The ToDictMixin can be combined with another mixin to provide additional functionality.  In this case we create a JsonMixin that uses the to_dict function of the ToDictMixin to convert an object to/from json.

In [42]:
import json
class JsonMixin(object):
    @classmethod
    def from_json(cls, data):
        kwargs = json.loads(data)
        return cls(**kwargs)

    def to_json(self):
        return json.dumps(self.to_dict())

Here is an example of using the mixins in a class DatacenterRack

In [45]:
class Switch(object):
    def __init__(self, ports, speed):
        self.ports = ports
        self.speed = speed
        
class Machine(object):
    def __init__(self, cores, ram, disk):
        self.cores = cores
        self.ram = ram
        self.disk = disk
        
class DatacenterRack(ToDictMixin, JsonMixin):
    def __init__(self, switch=None, machines=None):
        self.switch = Switch(**switch)
        self.machines = [
            Machine(**kwargs) for kwargs in machines]

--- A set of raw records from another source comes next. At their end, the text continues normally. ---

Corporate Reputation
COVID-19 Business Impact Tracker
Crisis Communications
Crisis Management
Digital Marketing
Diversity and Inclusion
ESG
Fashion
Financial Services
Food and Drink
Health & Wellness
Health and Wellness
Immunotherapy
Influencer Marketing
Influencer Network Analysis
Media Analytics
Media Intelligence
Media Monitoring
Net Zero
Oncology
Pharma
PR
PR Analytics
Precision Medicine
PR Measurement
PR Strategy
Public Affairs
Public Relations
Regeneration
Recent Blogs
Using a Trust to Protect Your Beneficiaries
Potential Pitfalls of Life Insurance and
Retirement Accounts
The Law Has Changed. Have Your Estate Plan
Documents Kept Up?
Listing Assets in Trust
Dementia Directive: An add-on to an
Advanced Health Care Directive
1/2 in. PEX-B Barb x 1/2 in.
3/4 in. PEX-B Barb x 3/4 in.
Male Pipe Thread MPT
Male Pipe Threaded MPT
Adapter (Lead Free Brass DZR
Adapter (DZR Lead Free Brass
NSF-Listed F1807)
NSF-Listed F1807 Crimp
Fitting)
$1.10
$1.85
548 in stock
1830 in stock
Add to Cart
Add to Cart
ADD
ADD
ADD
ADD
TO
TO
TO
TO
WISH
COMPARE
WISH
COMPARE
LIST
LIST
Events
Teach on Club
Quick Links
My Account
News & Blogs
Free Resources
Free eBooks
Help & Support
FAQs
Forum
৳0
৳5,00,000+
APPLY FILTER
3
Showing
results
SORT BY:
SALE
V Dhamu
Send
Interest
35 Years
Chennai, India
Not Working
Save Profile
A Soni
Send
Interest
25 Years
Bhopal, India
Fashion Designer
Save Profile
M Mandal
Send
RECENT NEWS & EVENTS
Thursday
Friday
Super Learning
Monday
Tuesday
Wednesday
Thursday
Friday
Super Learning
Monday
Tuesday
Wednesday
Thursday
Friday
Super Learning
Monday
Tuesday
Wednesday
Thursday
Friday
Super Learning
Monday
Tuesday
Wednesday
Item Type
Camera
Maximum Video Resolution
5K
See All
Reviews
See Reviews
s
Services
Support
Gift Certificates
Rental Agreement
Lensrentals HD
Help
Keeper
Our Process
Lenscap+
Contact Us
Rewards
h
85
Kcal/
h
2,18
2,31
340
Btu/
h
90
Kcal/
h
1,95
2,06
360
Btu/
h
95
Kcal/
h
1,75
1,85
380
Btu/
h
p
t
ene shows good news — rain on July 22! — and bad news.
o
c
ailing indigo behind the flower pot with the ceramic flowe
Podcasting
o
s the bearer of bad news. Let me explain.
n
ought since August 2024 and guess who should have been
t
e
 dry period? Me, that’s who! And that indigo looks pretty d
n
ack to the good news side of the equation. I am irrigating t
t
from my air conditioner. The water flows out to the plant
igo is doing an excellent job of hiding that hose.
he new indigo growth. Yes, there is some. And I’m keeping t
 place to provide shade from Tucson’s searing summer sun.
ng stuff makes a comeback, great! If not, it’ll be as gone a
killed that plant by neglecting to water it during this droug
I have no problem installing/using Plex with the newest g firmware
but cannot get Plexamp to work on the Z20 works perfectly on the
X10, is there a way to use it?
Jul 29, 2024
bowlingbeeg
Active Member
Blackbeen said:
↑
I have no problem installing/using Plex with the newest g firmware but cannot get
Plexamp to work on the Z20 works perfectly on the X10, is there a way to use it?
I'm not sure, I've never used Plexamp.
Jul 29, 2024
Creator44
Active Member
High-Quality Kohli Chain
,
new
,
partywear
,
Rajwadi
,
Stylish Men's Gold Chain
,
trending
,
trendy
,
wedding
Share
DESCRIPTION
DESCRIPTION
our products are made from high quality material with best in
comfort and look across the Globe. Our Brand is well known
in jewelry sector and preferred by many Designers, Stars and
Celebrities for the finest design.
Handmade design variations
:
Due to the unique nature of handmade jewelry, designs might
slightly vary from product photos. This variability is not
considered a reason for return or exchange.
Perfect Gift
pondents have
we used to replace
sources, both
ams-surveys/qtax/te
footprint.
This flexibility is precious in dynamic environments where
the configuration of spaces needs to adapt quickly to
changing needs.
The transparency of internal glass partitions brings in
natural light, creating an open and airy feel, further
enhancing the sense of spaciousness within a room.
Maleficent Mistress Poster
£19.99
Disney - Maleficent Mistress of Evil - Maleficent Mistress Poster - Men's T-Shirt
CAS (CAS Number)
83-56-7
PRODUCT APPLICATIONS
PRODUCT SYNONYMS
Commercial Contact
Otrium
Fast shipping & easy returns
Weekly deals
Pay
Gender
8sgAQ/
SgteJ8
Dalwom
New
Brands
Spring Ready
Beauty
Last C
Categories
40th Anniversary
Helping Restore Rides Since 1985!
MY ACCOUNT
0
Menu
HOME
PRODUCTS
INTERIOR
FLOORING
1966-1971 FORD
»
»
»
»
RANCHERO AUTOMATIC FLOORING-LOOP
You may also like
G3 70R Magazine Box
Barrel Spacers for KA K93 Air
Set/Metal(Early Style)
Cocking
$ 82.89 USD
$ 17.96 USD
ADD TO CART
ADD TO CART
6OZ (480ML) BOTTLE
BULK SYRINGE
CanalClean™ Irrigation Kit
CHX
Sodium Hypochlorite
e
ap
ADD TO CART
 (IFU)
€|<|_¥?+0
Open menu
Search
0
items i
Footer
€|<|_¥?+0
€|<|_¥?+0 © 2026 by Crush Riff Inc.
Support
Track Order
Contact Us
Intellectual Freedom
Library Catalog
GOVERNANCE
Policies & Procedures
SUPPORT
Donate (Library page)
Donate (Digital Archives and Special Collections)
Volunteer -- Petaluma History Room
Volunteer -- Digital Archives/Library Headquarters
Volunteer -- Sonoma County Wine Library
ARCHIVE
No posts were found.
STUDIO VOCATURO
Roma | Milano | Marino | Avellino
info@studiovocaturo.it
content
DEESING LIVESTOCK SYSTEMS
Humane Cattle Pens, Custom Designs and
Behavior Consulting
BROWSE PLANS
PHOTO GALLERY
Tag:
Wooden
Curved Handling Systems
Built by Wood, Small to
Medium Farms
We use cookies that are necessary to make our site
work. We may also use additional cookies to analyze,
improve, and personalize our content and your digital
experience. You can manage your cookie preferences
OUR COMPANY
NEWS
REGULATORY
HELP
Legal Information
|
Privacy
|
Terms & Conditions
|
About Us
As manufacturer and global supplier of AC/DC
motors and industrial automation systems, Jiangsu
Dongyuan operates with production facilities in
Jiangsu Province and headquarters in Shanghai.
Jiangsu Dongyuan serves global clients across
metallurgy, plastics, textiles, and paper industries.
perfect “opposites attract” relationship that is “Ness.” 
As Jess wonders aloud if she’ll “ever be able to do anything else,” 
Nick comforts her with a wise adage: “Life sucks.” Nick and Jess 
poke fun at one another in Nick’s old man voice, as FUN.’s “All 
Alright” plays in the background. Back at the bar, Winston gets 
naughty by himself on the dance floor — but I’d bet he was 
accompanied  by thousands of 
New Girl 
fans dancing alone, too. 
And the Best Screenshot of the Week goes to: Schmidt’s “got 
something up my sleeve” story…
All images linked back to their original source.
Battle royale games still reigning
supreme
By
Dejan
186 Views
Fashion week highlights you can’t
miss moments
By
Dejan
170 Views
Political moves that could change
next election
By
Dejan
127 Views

switch = dict(ports=5, speed=1e9)
machines = []
machines.append(dict(cores = 4, ram = 32e9, disk = 500e9))
dc = DatacenterRack(switch, machines)
print(dc.to_json())

{"machines": [{"ram": 32000000000.0, "disk": 500000000000.0, "cores": 4}], "switch": {"speed": 1000000000.0, "ports": 5}}


# Item 27: Prefer Public Attributes Over Private Ones

In python there are only two types of attribute visibility for a class's attributes: public and private.

In [None]:
class MyObject(object):
    def __init__(self):
        self.public_field = 5
        self.__private_field = 10

    def get_private_field(self):
        return self.__private_field

# Item 28: Inherit from collections.abc for Custom Container Types

say you want to create your own custom list type that has additional methods for counting the frequency of its members.

In [46]:
class FrequencyList(list):
    def __init__(self, members):
        super().__init__(members)

    def frequency(self):
        counts = {}
        for item in self:
            counts.setdefault(item, 0)
            counts[item] += 1
        return counts

Here you can use all of the builtin list functionality as well as the new function.

In [47]:
foo = FrequencyList(['a', 'b', 'a', 'c', 'b', 'a', 'd'])
print('Length is', len(foo))
foo.pop()
print('After pop:', repr(foo))
print('Frequency:', foo.frequency())

Length is 7
After pop: ['a', 'b', 'a', 'c', 'b', 'a']
Frequency: {'b': 2, 'a': 3, 'c': 1}


The built-in collections.abc module defines a set of abstract base classes that provide all of the typical methods for each container type. When you subclass from these abstract base classes and forget to implement required methods, the module will tell you something is wrong.

In [48]:
from collections.abc import Sequence

class BadType(Sequence):
    pass

foo = BadType()

TypeError: Can't instantiate abstract class BadType with abstract methods __getitem__, __len__